Images from Give Me A Sign














Thursday, July 29, 2010

Alan W George

I am not quite sure how but somewhere along the way, photography has become a central part of my life. Photography for me is a way of exploring the world. It's the process of searching, selecting and examining something that would otherwise go unnoticed. Through this process, I feel more conscious, more aware, more engaged, more alive. Plus, as Mr. Winogrand put so succinctly , I just like to see what things look like as photographs.

I can really relate to what Alan George has to say about photography, and it's evident in his work. Alan has a number of interesting series--three are featured below--that are observations of the world around him. He has a way a finding order in chaos, finding humor in the mundane, and most importantly, realizing that life is fascinating and worth celebrating.

Alan was born in Fayetteville, North Carolina and then moved to Nashville, Tennessee. In 1996 I moved with my wife, Jennifer, from Nashville to San Francisco, California looking for a change, something different. We found it. After 10 plus years of culture shock, it's starting to feel like home. We now live in the Mission neighborhood of San Francisco with our two kids, dog, cat and a 30 year mortgage.

Images from Immediate Vicinity
On 21st of March, 2007 my daughter was born. My son had, two months prior, celebrated his second birthday. Anyone in similar circumstances can appreciate that there is little time for anything other than domesticated "bliss" and occasionally some sleep. Photography seemed out of the question. Determined to pick up the camera again, I set about to make the best use of the only time that I had at my disposal, my commute to work which consisted of a 12 minute walk to the subway and then a 10 minute ride.

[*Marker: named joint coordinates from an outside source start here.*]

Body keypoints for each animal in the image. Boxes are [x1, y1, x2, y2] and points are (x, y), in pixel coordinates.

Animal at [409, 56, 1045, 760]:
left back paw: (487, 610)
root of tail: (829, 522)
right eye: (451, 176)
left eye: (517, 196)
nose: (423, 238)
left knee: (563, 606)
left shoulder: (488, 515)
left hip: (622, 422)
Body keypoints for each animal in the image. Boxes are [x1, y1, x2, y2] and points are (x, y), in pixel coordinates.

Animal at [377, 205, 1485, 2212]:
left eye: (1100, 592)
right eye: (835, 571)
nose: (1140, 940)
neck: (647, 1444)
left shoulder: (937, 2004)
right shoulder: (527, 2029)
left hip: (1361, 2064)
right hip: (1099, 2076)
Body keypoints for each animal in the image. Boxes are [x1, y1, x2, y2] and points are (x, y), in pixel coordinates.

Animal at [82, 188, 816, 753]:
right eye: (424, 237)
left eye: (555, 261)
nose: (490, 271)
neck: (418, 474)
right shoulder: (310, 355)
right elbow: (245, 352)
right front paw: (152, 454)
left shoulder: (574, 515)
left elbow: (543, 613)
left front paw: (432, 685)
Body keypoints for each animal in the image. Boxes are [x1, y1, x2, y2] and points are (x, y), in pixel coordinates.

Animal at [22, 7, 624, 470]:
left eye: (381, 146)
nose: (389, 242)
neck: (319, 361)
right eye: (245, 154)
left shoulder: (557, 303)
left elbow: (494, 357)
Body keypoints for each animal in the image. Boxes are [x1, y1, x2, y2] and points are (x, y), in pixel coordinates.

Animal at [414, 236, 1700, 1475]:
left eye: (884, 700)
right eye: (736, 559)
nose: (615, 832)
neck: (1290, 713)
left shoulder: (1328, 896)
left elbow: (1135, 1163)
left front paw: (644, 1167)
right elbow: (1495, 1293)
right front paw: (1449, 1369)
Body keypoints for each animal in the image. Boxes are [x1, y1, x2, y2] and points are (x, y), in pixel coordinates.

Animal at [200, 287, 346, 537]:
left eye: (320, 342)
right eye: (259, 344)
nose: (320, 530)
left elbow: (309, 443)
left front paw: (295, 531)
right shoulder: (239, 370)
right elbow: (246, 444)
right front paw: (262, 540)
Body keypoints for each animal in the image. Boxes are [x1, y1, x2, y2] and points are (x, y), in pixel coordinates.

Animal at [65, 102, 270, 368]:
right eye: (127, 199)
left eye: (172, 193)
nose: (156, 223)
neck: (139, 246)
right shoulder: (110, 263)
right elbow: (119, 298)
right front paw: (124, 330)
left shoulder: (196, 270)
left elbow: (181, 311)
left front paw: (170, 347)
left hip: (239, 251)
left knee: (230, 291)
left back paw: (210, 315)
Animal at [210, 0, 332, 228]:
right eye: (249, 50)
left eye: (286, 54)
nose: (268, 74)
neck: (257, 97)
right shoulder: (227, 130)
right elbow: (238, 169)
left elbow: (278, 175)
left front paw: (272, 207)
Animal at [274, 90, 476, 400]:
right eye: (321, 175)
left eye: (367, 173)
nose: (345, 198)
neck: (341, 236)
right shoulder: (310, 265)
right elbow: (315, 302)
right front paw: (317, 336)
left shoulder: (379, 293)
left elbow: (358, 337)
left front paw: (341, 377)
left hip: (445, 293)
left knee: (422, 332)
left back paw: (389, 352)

Photography, at least it seems to me, has a direct relationship with the "reality" the photographer experiences, either accidental or contrived. The photographer selects some portion of this "reality", captures it and presents it as a photograph. The job of a photographer is to manage this "reality" is such a way as to result in interesting photographs. Traveling to exotic destinations, achieving access to the otherwise inaccessible locations/people, constructing film set like concoctions; these are but a few of the many "reality" enhancement techniques. None of which where readily available to me. This series of images is a result of an attempt to make the most of my forced "reality".












Images from domesticated
With this series of images, I examine domesticated urban plants and people's attempts to control and manipulate them in sometimes trivial and inconsequential ways. My hope is that these at times humorous and tragic examples echo conditions within the larger context of the relationship between humanity and nature. I also hope that the viewer can identify with certain human or anthropomorphic characteristics of the subjects, perhaps feeling a bit saddened by their subjugated circumstances.















Images from sweet nothing
It occurs one day. The realization that there is just about as much road ahead as there is behind. That you have made decisions that have put you on this seemingly unalterable course and the conclusion appears disturbingly clear.